From an arguably divided fanbase, it's not hard to see why some people meet Faustian Echoes
with equal measures of anticipation and apprehension. Their last album released a year and a half ago, Marrow of the Spirit
, had many fans completely polarized. Some adored it to the point where it totally overshadowed the rest of their discography, others claimed it to be a total abomination in comparison to the albums we've grown so accustom to. Some were just bored by it, completely underwhelmed. From my point of view, the quality of Agalloch's music has never wavered. Stylistically they offer something very different every time, and this is a very good thing. For a band with such a mutual creative talent, it's a lot better for them to just continue forging their own path and not pay attention to what people want or expect. Faustian Echoes
proves they do just that, by offering what could be seen as their most surprising work yet. Many thought that the next offering from them would be a re-creation of what was on Marrow of the Spirit
, or a continuation of that particular direction. Some thought they'd go back to their classic style (not that they ever deviated too far from that) on the highly-revered albums from their past. Marrow of the Spirit
, for many, stylistically went against all expectations. Faustian Echoes
continues that trend.
So what is Faustian Echoes
, exactly? It's worth starting off with the fact that it is very distinct that this is an Agalloch track, that fact is doubtless - but it's a far cry from their last album or any album before it. The misty, cold atmospherics of their past albums are all but gone from this EP. It's worth noting that I 100% doubt that is a permanent direction, the band have stated many times before that their EP's are their "experiments" and every past EP they've put out has barely been an indication to the style of their later work. The acoustics are pushed even further back, which is an even bigger surprise due to the acoustics being subdued on the last album being a surprise to many. The instrumentation remaining, for the most part, is mostly comprised of everything that you would expect in black metal. This is undoubtedly the closest that Agalloch have ever got to being a black metal band, a good portion of this album being blastbeat-oriented. This might concern you if tracks like "Into the Painted Grey" on the last album didn't rub you in the right way, but it's definitely worth mentioning that it's a lot tighter here. Faustian Echoes
was recorded live in one take, and with how this has been pulled off there's no doubting that Agalloch are more dynamic than ever. Coupled with the production being a lot tighter (apart from the odd audio cutouts here and there, but they're not too distracting), Agalloch sounds much more like a dynamic and fluid band than what their last album displayed.

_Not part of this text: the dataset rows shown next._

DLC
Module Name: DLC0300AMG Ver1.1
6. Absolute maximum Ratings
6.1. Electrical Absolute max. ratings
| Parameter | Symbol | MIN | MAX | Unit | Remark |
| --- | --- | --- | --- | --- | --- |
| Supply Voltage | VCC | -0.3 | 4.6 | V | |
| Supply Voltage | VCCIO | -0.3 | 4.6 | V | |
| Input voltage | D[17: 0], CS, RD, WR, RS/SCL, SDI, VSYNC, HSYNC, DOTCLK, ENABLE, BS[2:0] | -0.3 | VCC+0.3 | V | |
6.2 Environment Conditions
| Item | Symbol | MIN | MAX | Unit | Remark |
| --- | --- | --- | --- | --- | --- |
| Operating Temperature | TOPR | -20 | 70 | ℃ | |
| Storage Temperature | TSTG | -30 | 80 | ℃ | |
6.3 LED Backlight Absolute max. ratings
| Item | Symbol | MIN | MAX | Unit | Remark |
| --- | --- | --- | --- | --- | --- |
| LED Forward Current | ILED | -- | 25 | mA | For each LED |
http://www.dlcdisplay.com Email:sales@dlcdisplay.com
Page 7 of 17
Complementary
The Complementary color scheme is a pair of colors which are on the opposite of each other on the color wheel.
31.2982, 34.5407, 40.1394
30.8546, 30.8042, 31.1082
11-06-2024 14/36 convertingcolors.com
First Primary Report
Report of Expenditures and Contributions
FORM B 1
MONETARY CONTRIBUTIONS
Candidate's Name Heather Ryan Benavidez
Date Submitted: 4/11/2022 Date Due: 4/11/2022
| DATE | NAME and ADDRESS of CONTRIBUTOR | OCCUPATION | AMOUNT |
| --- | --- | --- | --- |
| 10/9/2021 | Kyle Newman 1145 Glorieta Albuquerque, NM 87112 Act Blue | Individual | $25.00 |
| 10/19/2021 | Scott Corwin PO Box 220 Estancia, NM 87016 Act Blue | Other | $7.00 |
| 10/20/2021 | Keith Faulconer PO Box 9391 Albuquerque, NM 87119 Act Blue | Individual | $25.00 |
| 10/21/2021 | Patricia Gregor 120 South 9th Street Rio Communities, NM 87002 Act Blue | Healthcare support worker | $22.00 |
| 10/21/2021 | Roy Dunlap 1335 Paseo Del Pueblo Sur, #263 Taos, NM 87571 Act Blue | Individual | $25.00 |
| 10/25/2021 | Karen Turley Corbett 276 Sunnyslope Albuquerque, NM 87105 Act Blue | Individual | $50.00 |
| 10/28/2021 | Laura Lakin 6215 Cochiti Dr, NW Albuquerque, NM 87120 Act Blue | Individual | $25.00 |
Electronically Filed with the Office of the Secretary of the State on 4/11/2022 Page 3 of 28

is heavily inspired by a play based on folklore, and is the soul of this piece of music. Instead of being based on it, it has completely inhabited the composition and style of the album - dark, tragic and artistic. Though many of the Agalloch staples aren't anywhere near as pronounced as their main works, to incorporate them into the piece would distract and bog down the heart of it. Faustian Echoes
is by far their darkest piece of work, and arguably their most intense. It flows between two parts but works as a cohesive whole much better, two pummeling black metal pieces separated by ominous drones and somber yet uneasing acoustics. What's most impressive is the amount of influences they weave into one cohesive whole, many of the building sections being highly reminiscent of post-rock but so far apart from it at the same time. This track flows masterfully through movement after movement, many of them containing some of the most unorthodox riffs they've put out, unsurprisingly reminiscent of Sculptured's guitar work. The first movement sets the stage perfectly, opening with a sample from the 1994 edition of Faust (supposedly), not taking very long to throw you into a black metal frenzy of frantic drums, fast riffs and dark and subtle atmospherics. More samples are weaved tastefully into the instrumentation, never losing focus on their atmospherics or the theme. The second half demolishes the first however, inhabiting some of the most climactic, artistic and impressive movements of their career.
It's difficult to conclude a record that deviates so far from expectations and yet so close. This is undoubtedly Agalloch at their darkest and most unorthodox (with the exclusion of perhaps the second half of The Grey), but nothing of what made Agalloch as impressive before is missing. It has perhaps been changed, but it's undoubtedly there and in full swing. Faustian Echoes
is excellent, it shows all of the right signs of Agalloch becoming a tighter and more focused band whilst showing nothing of what they might do next - which is a good thing because Agalloch have never lived up to artificial expectations, just their own. Stylistically, Faustian Echoes
may disagree with you, but it is more than enough to prove that Agalloch still have it within them to create another masterpiece in terms of quality, and that's all that anyone needs to know to celebrate the existence of this excellent EP, apprehension be damned.